“Yes,” groaned the poor youth, with a gesture of impatience. “The body must live too, and life cannot be sustained so long upon unvaried food.”

“Listen, my son!” said the patient saint at his head—“listen, and you shall hear what I accomplished on that single loaf of bread. I travelled on with my little bundle on my shoulder, containing the home-spun suit I was to wear when I arrived at school, and my loaf of bread. I travelled on till my clothes were all worn out, and my shoes full of holes, and my feet were so sore and swollen that I was afraid to pull off my shoes, for fear I should not be able to get them on again. So I waded across all the brooks and mountain streams with my clothes on, until, at last, one afternoon, when high up in the mountains, my strength gave out, and I laid me down in the howling wilderness, thinking I must die. The weather was very cold, and my clothes, all wet from crossing the streams, were freezing, and the dreaded sleepiness was coming over me, when a good widow woman, who lived with her children on the mountains, and was out gathering wood, accidentally found me. She took me up in her arms, and carried me to her hut, and laid me on her bed, where I slept all night. In the morning, when I opened my eyes, I saw her breaking the hot Indian-corn bread, and giving it to her children. I told her if she would give me some of her corn bread, I would divide my loaf of white bread with her and her children. She eagerly accepted the offer, for such a luxury as white bread had been long unknown to them, and that was my first speculation! While they ravenously devoured my loaf, I feasted upon her rich hot bread. My soul overflowed with delight as I witnessed their intense enjoyment of the meal I had been thus instrumental in bringing them, and I felt as if the Lord had thus enabled me to fully repay them for their kindness. I rose to depart, and the good woman, filling my bundle with a large piece of her hot bread, sent me, with her blessing, on my way rejoicing. Thus, you see, my dear son, how, through the spiritual strength which faith imparts, and which you so much need, I was enabled to cross the Alleghany mountains alone, at ten years of age, with nothing but my loaf of white bread, and without so much as a bit of cheese, or a cent in my pocket, and attained to the great goal of my ambition, the school; and from whence, by the aid of selling an occasional button from my jacket, I have been able to rise to my present position as professor and patron of struggling genius.”[2]

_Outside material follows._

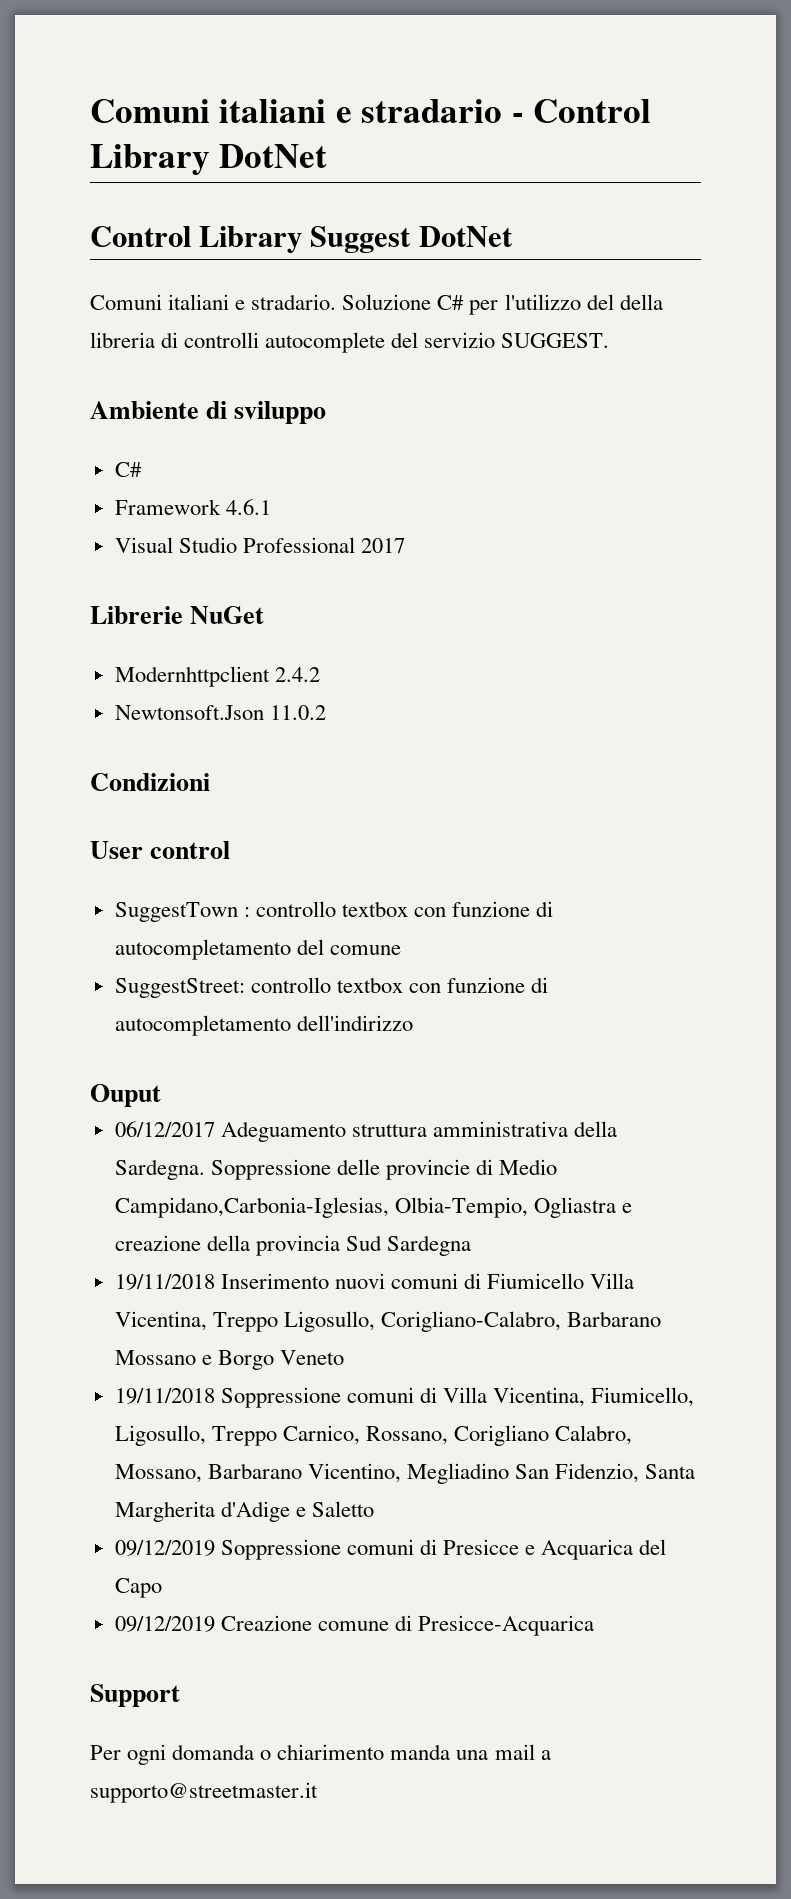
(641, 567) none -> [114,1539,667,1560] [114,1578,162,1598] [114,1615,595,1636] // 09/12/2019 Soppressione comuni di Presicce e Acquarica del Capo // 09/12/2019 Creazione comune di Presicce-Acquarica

[2] Incredible as it may seem, we pledge our personal veracity that this bald and silly narration, which appears to be merely a foolish burlesque, is a bona fide, et literatim, et punctuatim, transcript, as close as it is possible for memory to furnish, of stories that were, at least as often as five days out of the seven, related at the dinner-table at which Boanerges presided, to long double lines of gaping women, who, obedient to the irresistible spell he bore, had followed up this maudlin Proteus of Professors, as disciples of water-cure, through his latest metamorphoses, into physician of such an establishment in Boston. It was thus he exhorted them to faith, and encouraged his backsliders.

“Ah!” said the young man, “words, words! Give me to eat—I am starving!” and his head sank back once more.

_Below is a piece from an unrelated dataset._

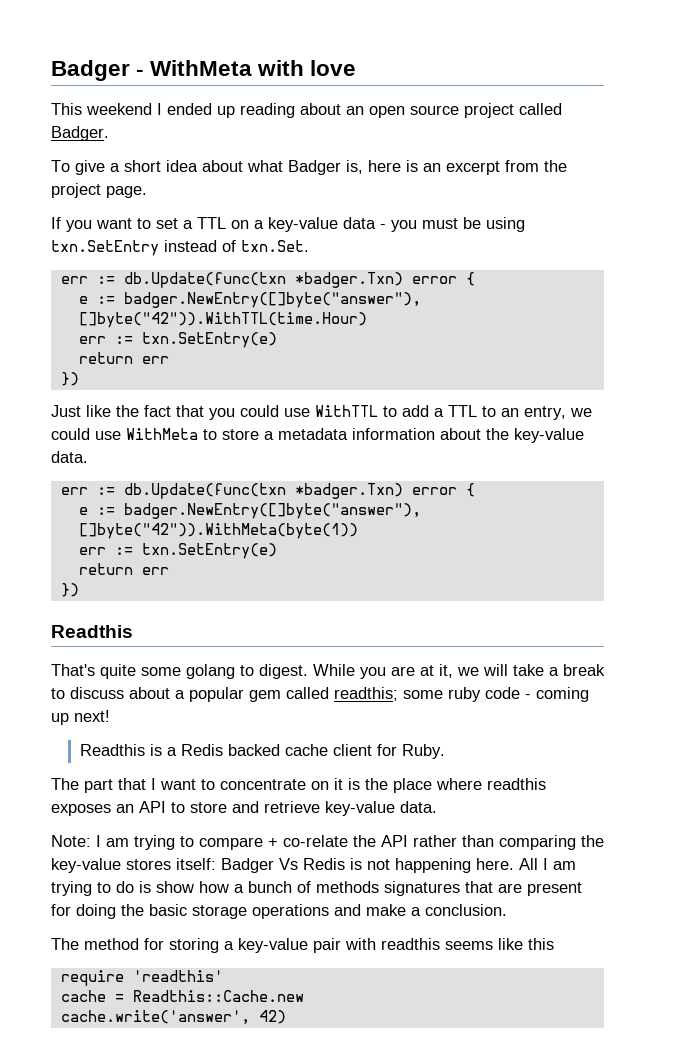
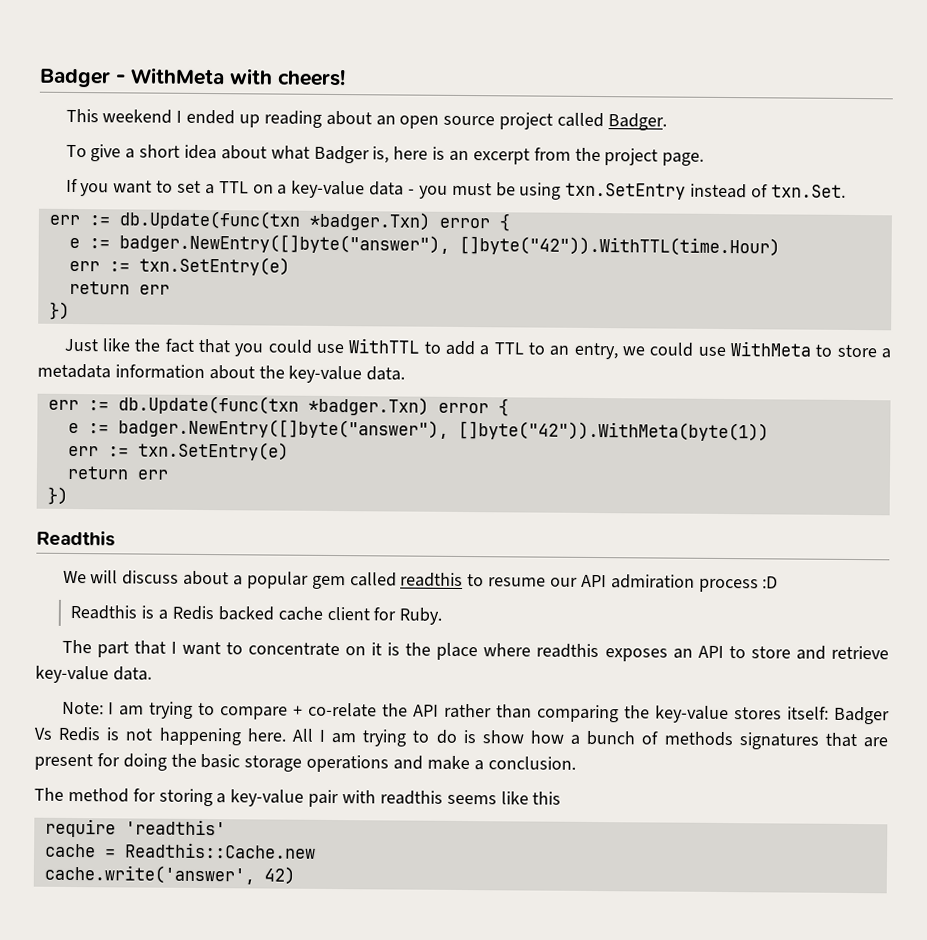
[310,60,357,76] love -> [277,68,346,87] cheers!
[51,664,605,679] [51,688,65,699] That's quite some golang to digest. While you are at it, we will take a break to -> [62,570,119,584] We will
[334,687,589,702] [51,710,110,725] readthis; some ruby code - coming up next! -> [400,572,779,593] readthis to resume our API admiration process :D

The Professor again deluged him with water, and, profoundly surprised and alarmed that the honeyed eloquence of his sagacious narrative had proved unavailing in convincing his victim that he could and ought to live upon faith, came to the desperate resolution of being guilty of the extravagance, for once, of a small bowl of soup to resuscitate his victim, and depositing his head upon some books, though the pillow was equally convenient, he hurried off to the nearest eating-house, with his hands upon his pockets, which were overflowing with gold, as he was then in the meridian height of his prosperity.

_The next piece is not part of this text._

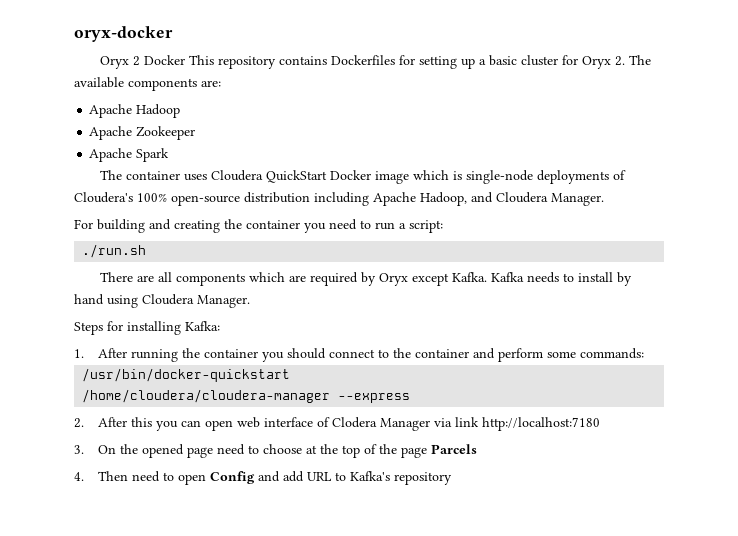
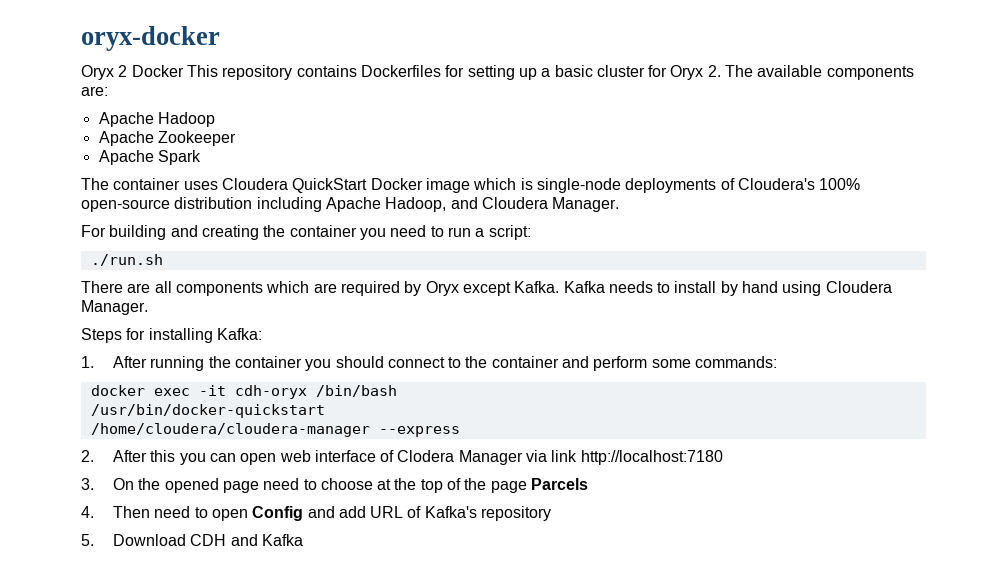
(644, 353) none -> [90,385,397,399] // docker exec -it cdh-oryx /bin/bash
[334,472,346,481] to -> [407,506,422,518] of
(452, 478) none -> [81,534,303,546] // 5. Download CDH and Kafka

The sequel to this particular story is a short one. The young man revived with the change of a single nutritious meal, and with it returned the courage of even the trodden worm; for he now stoutly told the Spiritual Professor that, unless he furnished him with ample means to support life, he would not touch an another figure of the immense and complicated calculations on which he had been so long engaged.

The Professor, of course, resisted to the last, and quoted the correspondences upon him, with desperate fluency. But when the young man coolly seized the manuscript on the table before him, and held it over the flickering flame of the miserable dip candle, which had now been of necessity lighted, the Professor sprang forward to arrest his hand, shrieking—

“I will! I will! for God’s sake, stop!—how much do you want?”

“Five dollars a week!” was the cold response, as the flame caught the edges of the paper.